Be sure to test your deployment with any combination of Blue/Green version numbers that you wish to be able to support in production. You can test as soon as the code is ready, by manipulating the Configuration table in your QA environment.

4. In your deployment playbook

Add a step for an engineer to update the CompatibleWith version and TargetVersion rows. If you are deploying to Blue, set TargetVersion to Blue's version number and the CompatibleWith version to Green's version number; reverse them if you're deploying Green.

Pitfalls

It's OK for your deployment scripts to reference and rely on those version numbers held in that DB table. NOT runtime code.
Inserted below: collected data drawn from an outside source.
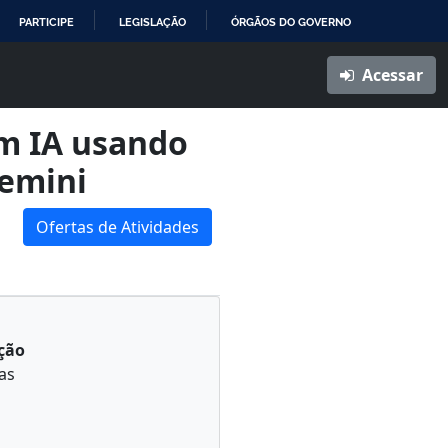
PARTICIPE
LEGISLAÇÃO
ÓRGÃOS DO GOVERNO
Acessar
m IA usando
emini
Ofertas de Atividades
ção
as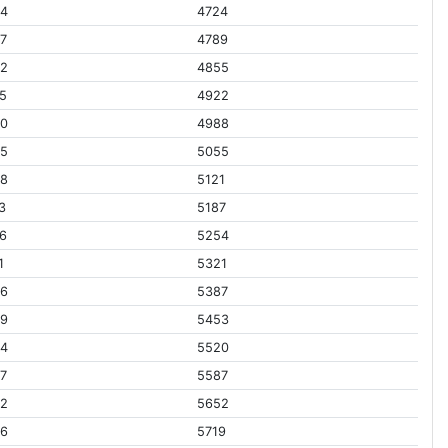
64
4724
7
4789
92
4855
5
4922
20
4988
85
5055
48
5121
3
5187
6
5254
1
5321
06
5387
69
5453
34
5520
7
5587
62
5652
26
5719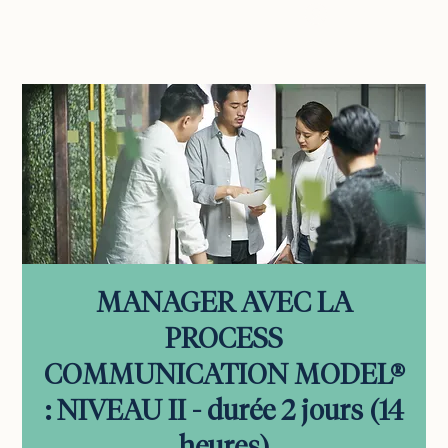
vous connecter
MANAGER AVEC LA
PROCESS
COMMUNICATION MODEL®
: NIVEAU II - durée 2 jours (14
heures)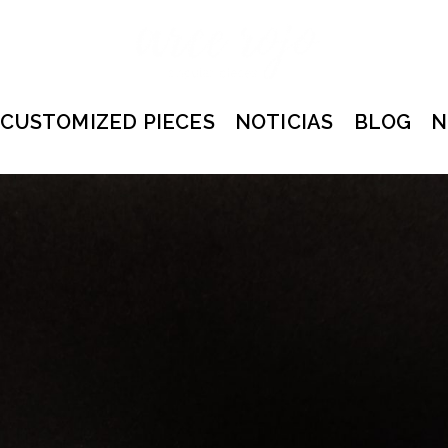
CUSTOMIZED PIECES
NOTICIAS
BLOG
N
If you start writing your runtime code to inspect version numbers, you are introducing a new level of complexity in your application that could potentially become a huge maintainability problem. Each runtime execution path must be tested; if you carry around these conditions going forward, QA will have to put together a matrix of pain to validate them with each and every release. My advice is to keep conditions like these in deployment scripts only.

The outcome of all this

In the end, you should be able to write all the code up front (and test it, too) without fear that it will be executing too early. Also, the code will clean up the backward-compatibility trigger when the time comes without you needing to worry about it further.
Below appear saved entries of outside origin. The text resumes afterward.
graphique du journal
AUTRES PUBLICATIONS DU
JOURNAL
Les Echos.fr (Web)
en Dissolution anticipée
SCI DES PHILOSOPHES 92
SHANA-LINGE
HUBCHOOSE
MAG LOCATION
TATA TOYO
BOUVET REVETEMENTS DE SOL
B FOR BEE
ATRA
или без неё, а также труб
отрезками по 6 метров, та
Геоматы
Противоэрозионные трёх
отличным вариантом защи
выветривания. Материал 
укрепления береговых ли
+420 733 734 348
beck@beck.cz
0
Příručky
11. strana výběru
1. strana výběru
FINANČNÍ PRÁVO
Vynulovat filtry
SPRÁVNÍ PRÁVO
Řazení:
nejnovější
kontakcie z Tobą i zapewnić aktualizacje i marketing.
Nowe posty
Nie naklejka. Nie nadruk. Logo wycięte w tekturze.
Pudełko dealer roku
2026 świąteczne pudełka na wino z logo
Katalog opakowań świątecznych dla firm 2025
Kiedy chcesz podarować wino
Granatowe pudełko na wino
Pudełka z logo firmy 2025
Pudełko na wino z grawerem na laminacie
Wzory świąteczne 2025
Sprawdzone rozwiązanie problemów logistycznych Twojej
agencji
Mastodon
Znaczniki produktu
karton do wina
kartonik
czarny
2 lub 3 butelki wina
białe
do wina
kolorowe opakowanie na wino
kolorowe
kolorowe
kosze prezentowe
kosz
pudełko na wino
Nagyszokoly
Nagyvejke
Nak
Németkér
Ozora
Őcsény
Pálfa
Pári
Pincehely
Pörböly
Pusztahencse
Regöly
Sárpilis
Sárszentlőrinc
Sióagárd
This way you can write and test all the code up front, when you're thinking about it, and you don't need to deal with those messy ToDo comments.

John Wu
  • 26,955
1

You're getting a lot of pushback on your TODO idea, but I personally see no problem with it. In the end, the best (and easiest) way to make sure the migration goes into production is by failing a unit test if it doesn't. It will literally take you less than a minute to stub out an empty migration function that throws an exception if the version is 55 or more (or whatever the requirements are).

Then if you try to release it, you'll end up with a failed test, and someone will have to turn that exception into an actual migration code.

Eternal21
  • 1,604
-2

No one seems to be focusing on the root of his complaint which is the fact that database changes can take too many release cycles. He wants to carry on with his blue/green deployment schedule and the solution should already be there but unless I'm missing something his description seems to indicate that there is only one database which is shared by both systems. Not a true Blue/Green system if that is the case. Since it appears that the database is the long pole in the tent it should be duplicated as well so that no matter how long or how many release cycles it takes to implement the database changes on the offline system they don't go live until completed and fully tested. In the interim offline system scripts can keep the offline database fully updated daily.